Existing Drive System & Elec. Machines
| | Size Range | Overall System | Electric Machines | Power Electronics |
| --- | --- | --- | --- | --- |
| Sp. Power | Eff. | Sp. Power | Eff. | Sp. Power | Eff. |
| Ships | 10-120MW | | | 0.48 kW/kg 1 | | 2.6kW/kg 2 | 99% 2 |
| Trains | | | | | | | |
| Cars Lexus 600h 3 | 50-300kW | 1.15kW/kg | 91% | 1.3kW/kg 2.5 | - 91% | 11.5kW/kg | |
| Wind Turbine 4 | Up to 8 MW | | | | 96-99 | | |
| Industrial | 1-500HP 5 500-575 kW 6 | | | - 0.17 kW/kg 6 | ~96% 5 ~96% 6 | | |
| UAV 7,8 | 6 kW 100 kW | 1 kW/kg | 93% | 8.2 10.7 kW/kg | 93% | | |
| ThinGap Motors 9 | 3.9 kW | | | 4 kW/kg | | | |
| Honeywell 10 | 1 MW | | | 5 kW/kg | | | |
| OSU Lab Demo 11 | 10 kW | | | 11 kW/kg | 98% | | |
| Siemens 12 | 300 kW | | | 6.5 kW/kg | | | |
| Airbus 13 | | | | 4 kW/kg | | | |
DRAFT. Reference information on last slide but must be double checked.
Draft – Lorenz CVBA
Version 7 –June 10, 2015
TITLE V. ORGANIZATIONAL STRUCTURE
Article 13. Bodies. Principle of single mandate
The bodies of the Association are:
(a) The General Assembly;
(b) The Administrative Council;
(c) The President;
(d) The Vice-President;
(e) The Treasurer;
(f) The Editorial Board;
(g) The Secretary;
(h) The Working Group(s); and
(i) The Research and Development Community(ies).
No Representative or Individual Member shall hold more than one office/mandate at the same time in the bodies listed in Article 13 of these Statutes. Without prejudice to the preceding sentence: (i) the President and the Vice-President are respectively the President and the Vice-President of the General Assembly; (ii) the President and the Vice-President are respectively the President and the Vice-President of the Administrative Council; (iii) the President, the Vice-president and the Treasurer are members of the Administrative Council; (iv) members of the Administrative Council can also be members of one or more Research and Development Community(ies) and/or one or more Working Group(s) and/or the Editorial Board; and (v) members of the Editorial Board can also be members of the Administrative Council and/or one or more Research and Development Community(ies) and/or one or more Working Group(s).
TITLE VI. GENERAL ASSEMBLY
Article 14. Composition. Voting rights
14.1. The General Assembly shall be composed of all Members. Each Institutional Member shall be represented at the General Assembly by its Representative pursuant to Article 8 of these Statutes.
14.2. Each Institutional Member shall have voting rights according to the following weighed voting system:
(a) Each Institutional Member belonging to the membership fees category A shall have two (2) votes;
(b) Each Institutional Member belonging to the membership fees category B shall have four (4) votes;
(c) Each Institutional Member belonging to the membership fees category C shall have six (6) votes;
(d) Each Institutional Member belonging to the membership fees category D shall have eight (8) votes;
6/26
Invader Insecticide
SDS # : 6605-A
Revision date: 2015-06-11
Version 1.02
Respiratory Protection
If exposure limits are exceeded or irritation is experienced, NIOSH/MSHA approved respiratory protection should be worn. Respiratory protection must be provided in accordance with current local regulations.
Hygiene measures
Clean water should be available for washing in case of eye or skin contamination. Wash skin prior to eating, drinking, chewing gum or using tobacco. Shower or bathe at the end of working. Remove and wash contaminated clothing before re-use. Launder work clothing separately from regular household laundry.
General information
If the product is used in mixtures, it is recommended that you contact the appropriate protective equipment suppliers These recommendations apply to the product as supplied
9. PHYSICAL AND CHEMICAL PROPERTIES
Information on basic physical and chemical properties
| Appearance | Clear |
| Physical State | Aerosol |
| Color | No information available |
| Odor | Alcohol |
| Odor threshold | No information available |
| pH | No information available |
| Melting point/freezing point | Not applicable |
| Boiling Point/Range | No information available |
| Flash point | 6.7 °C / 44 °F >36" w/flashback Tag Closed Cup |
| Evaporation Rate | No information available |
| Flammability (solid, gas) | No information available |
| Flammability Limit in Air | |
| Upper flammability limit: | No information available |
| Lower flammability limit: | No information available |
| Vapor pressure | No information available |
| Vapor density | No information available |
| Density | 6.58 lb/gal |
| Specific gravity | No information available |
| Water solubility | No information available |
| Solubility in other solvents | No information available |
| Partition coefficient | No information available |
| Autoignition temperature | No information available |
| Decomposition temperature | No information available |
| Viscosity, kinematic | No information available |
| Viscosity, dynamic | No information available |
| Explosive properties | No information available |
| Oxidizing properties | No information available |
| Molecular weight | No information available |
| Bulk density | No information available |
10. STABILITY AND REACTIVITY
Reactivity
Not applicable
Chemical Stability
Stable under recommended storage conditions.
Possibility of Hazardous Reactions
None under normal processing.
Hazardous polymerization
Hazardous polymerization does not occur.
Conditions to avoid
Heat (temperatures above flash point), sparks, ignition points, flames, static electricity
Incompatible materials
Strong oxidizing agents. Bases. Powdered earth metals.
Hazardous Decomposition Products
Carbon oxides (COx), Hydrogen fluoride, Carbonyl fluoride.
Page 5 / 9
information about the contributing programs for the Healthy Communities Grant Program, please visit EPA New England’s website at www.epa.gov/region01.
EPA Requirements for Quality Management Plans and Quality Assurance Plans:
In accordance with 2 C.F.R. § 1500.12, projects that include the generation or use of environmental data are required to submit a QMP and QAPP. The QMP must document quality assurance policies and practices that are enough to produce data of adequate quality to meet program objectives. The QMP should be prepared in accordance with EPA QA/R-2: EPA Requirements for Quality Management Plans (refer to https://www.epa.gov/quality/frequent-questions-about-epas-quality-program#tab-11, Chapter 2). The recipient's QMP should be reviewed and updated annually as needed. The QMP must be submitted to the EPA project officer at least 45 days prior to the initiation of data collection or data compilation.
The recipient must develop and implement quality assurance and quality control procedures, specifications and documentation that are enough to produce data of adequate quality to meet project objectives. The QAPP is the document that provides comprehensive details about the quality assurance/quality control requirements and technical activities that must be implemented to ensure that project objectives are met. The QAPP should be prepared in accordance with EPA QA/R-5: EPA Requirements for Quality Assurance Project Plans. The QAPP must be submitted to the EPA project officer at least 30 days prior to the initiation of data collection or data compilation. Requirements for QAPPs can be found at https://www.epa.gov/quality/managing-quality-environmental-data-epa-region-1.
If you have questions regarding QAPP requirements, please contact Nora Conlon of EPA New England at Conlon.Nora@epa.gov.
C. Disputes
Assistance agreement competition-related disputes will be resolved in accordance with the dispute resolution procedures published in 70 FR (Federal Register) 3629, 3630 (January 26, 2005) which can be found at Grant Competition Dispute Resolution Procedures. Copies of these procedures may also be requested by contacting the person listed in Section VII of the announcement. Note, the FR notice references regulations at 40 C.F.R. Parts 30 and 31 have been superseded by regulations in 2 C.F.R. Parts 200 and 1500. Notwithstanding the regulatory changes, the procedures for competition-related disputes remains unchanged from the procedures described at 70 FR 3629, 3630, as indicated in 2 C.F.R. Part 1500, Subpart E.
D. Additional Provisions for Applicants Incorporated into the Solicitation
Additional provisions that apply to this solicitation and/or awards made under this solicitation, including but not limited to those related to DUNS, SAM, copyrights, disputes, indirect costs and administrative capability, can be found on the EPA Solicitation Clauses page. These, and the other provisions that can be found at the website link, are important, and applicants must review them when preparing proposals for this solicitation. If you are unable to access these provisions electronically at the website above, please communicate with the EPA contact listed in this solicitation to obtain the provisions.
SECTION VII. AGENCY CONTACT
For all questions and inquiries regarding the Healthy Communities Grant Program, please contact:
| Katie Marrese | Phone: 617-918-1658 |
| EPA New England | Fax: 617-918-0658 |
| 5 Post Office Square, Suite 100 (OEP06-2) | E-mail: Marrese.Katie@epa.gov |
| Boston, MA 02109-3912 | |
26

WHAT IS BEING ASKED: From the records above, extract exactly and only the lines that begin at the line with "Honeywell 10 |" and stop after the line with "The bodies of".

WRITTEN SOLUTION:
| Honeywell 10 | 1 MW | | | 5 kW/kg | | | |
| OSU Lab Demo 11 | 10 kW | | | 11 kW/kg | 98% | | |
| Siemens 12 | 300 kW | | | 6.5 kW/kg | | | |
| Airbus 13 | | | | 4 kW/kg | | | |
DRAFT. Reference information on last slide but must be double checked.
Draft – Lorenz CVBA
Version 7 –June 10, 2015
TITLE V. ORGANIZATIONAL STRUCTURE
Article 13. Bodies. Principle of single mandate
The bodies of the Association are:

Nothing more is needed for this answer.